Hello, everyone, it’s Amy, aka Ms. Toody Goo Shoes! I’m taking the liberty of considering this a “Garden” post, since it does fall under my “job” description, here at Claire’s. I know, I know, it’s the dead of winter, and there’s a lot of snow on the ground here in NJ, but it’s actually a perfect time to focus on the outdoors.
Don’t worry — no need to don your snow boots and ear muffs. Rather than freezing our feathers off, we’re going to stay nice and toasty, and do a little birdwatching right here from my kitchen table.
I’ll confess to you that I could sit here all day looking at the birds. My binoculars and camera are always right next to my oatmeal, and I never get tired of watching the “in-flight” entertainment. I know, get a life, right? But I find it fascinating, and the best part is, you never know who’s gonna show up.
Next weekend (February 13-16), I’m planning to participate in the Great Backyard Bird Count. It’s a gigantic on-line science project where people from all over the world post the birds that they see in their backyards. In light of that, I’m sharing 10 Tips For Attracting Birds In Winter.
|It’s rare that I see two Red-bellied Woodpeckers at the same time!|
1. Buy a squirrel-proof feeder. Squirrels are determined little varmints, and will hog all the bird seed if you let them. We bought a free-standing bird-feeder pole that has a squirrel baffle, so they can’t climb up (not that they won’t try, mind you). See that big round cylinder on the pole? That’s the part that baffles them, heh heh.
|Not the prettiest picture, but I wanted to show the accommodations for the birds.|
2. Keep feeders at least 10 feet away from tree trunks and branches. Even a squirrel-proof feeder won’t work very well if squirrels can jump onto them from nearby trees. I have seen them try this. It’s like the rodent version of the Flying Wallendas.
|Dark-eyed Junco coming in for a landing.|
3. Buy a quality seed that attracts a wide variety of birds. Ever since I switched to a better seed, I typically see at least a dozen different bird species on any given day. While the regulars tend to show up day after day, every now and then, someone unexpected pays a visit.
A couple of weeks ago, there were a flock of robins in my backyard, and I thought, hmmm…robins in winter? That’s unusual. And then there was the time that I almost had a heart attack when a turkey landed on my deck.
|Robins in winter – a rarity.|
4. Serve up a variety of foods. In addition to bird seed, we offer suet at our early-bird buffet — a cake of hard fat mixed with seeds and grains (sounds like a muffin recipe “fail” I tried last week). It attracts a variety of Woodpeckers, cardinals, chickadees, nuthatches, etc.
Nyjer seed is another good thing to keep on the menu, if you want to attract finches.

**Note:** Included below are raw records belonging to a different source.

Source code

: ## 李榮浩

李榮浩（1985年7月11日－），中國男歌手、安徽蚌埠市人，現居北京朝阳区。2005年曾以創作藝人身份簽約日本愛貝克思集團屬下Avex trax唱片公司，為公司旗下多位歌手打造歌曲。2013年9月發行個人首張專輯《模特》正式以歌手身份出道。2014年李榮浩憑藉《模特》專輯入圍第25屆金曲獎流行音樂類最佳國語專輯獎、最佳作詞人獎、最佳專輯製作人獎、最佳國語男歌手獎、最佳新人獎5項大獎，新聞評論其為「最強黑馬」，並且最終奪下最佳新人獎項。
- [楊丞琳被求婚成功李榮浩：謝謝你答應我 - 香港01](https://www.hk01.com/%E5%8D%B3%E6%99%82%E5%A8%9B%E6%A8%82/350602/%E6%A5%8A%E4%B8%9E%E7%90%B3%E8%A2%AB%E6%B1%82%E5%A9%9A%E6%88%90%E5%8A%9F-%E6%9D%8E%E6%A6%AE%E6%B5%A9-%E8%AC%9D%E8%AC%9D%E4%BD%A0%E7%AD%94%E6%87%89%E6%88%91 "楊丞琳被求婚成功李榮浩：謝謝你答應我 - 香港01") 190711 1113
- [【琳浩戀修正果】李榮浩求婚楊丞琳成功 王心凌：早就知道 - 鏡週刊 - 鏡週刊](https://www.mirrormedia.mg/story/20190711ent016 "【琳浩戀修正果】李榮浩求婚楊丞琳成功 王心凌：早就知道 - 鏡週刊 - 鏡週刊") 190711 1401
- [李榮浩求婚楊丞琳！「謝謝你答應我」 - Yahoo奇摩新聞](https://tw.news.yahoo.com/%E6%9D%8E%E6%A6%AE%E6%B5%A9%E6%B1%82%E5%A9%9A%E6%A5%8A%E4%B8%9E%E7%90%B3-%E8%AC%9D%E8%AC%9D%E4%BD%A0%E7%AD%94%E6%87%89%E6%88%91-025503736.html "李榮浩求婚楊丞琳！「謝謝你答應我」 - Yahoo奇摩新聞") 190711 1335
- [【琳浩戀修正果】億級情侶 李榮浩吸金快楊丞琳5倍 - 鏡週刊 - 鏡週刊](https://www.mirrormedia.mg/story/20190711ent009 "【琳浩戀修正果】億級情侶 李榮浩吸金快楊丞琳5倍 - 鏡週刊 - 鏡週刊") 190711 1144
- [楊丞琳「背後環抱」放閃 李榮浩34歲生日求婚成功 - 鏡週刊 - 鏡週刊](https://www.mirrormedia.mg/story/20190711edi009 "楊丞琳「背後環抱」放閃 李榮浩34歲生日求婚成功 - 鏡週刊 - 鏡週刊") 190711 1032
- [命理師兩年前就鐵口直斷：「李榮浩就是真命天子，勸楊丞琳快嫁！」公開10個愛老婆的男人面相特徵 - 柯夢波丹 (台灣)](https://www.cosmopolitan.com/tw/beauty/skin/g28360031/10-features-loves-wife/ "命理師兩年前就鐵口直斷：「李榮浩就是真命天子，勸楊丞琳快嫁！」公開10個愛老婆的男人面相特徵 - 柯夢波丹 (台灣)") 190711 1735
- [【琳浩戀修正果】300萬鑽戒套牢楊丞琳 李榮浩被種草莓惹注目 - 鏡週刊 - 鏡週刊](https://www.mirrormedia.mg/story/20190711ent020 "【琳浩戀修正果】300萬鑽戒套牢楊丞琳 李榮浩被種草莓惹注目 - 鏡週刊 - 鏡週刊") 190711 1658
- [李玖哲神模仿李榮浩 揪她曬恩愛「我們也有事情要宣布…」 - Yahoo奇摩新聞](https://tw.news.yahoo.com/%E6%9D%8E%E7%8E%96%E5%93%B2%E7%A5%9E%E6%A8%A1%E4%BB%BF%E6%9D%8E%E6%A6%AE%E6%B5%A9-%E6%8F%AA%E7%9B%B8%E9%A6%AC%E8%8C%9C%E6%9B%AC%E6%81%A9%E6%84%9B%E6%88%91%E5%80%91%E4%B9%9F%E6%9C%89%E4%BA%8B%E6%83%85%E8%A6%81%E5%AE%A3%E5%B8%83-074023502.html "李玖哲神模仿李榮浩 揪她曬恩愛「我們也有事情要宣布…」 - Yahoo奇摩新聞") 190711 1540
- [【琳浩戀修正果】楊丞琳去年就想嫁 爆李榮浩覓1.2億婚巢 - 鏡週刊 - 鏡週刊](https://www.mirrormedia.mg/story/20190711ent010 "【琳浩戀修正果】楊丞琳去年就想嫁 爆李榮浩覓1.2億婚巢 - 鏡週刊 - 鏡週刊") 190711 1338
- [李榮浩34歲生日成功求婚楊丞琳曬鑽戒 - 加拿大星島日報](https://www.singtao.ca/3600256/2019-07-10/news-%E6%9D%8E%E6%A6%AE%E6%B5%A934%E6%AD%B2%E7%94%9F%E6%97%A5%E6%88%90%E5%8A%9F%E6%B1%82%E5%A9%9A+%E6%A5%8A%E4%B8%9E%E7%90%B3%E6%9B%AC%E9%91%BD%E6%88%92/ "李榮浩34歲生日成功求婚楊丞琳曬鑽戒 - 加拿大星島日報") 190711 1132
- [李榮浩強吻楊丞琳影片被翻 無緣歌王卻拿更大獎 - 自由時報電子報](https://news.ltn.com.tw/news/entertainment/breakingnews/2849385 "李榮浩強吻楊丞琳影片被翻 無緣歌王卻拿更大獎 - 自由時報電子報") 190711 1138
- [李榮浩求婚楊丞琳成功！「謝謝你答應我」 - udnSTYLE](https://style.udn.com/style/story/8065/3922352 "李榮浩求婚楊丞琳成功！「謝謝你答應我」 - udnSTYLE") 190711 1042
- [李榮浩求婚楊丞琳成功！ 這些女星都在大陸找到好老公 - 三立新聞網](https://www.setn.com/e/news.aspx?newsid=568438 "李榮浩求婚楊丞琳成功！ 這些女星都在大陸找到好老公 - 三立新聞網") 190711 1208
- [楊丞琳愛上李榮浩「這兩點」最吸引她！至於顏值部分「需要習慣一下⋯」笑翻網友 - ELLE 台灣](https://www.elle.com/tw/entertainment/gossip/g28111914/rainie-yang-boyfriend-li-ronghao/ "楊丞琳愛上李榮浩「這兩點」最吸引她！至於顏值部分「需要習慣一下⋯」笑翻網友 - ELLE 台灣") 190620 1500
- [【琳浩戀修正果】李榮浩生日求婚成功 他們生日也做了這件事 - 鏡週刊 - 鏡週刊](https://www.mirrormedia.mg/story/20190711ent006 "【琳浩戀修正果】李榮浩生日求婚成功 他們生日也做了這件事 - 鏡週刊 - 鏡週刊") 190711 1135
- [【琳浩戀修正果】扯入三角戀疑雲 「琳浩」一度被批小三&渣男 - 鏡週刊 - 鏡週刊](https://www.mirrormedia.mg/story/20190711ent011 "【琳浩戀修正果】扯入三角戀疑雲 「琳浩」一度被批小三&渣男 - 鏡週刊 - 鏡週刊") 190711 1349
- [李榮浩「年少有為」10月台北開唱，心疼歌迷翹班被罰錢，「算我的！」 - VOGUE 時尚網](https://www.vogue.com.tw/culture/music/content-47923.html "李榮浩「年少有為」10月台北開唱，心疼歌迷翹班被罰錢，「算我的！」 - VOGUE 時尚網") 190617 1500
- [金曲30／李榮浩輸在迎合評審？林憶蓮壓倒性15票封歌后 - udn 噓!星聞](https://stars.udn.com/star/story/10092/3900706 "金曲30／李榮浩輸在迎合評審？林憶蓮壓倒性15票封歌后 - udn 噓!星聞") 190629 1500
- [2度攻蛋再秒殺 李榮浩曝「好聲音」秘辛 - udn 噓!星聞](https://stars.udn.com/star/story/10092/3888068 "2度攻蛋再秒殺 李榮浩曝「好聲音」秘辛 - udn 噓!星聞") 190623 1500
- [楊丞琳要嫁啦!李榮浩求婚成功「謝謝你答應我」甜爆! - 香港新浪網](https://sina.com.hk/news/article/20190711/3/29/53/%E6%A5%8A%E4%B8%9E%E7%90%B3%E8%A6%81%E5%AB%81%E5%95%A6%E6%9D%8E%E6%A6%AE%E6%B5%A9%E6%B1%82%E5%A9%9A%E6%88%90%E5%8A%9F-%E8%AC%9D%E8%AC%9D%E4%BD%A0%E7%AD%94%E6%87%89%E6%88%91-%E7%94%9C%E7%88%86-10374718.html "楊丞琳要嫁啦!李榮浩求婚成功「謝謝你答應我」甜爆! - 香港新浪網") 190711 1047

|Red-bellied Woodpecker and Cardinal playing peek-a-boo.|
|Nuthatch just hanging around, and a Tufted Titmouse.|
5. Keep bird feeders fully stocked. In winter, our fine feathered friends
can use a little extra help, when food resources are low. If your feeders stay empty for too long, they’ll move on to find another place to eat, and then, they’ll talk about you to the neighbors.
|Sparrows are regular customers.|
6. Provide a safe haven. Keep feeders close enough (but not too close – see #2) to trees and bushes so birds can flee when they feel a need to take cover…like when the mailman blows his horn, or the next-door neighbor blows his nose. Evergreens are great options for year-round leafy accommodations.
|Blue Jays are frequent visitors.|
7. Clean feeders periodically. Even birds appreciate maid-service. Every now and then, scrub with a brush and soapy water to keep feeders disease free. Let the feeder dry before filling.
|Shall we dance?|
8. Fill the bird bath, even in winter. Water may be harder to find in winter, and birds will be very grateful that you’ve provided a place for them to take a sip and a dip. If you really want to do them a favor, buy a special heater to keep the water from freezing, and turn your bird bath into a little hot tub.
|Mourning Dove must have cold feet.|
9. Provide bird houses for shelter. Little birds may not want to rough it during the winter, so have a guest room ready for them, if needed. Although I’ve seen them flitting around my bird houses this winter, I haven’t been lucky enough to snap a photo, but we did have the “no vacancy” sign up all spring.
|Photo from Spring 2014- baby bird checking out the world outside the nest.|
10. Create a leaf and twig pile. Instead of trashing all of your fallen leaves and broken twigs, pile them up several feet away from your feeder to provide additional shelter from harsh winter weather conditions.
|Downy Woodpecker doing a pole dance.|
So there you have it. If you offer a few key amenities at your all-inclusive resort — an upscale “Bird and Breakfast,” if you will — you should have great success in attracting a wide variety of birds to your backyard.
I’ll see you in March, when hopefully, the snow will be gone, and the birds of spring have returned home to roost.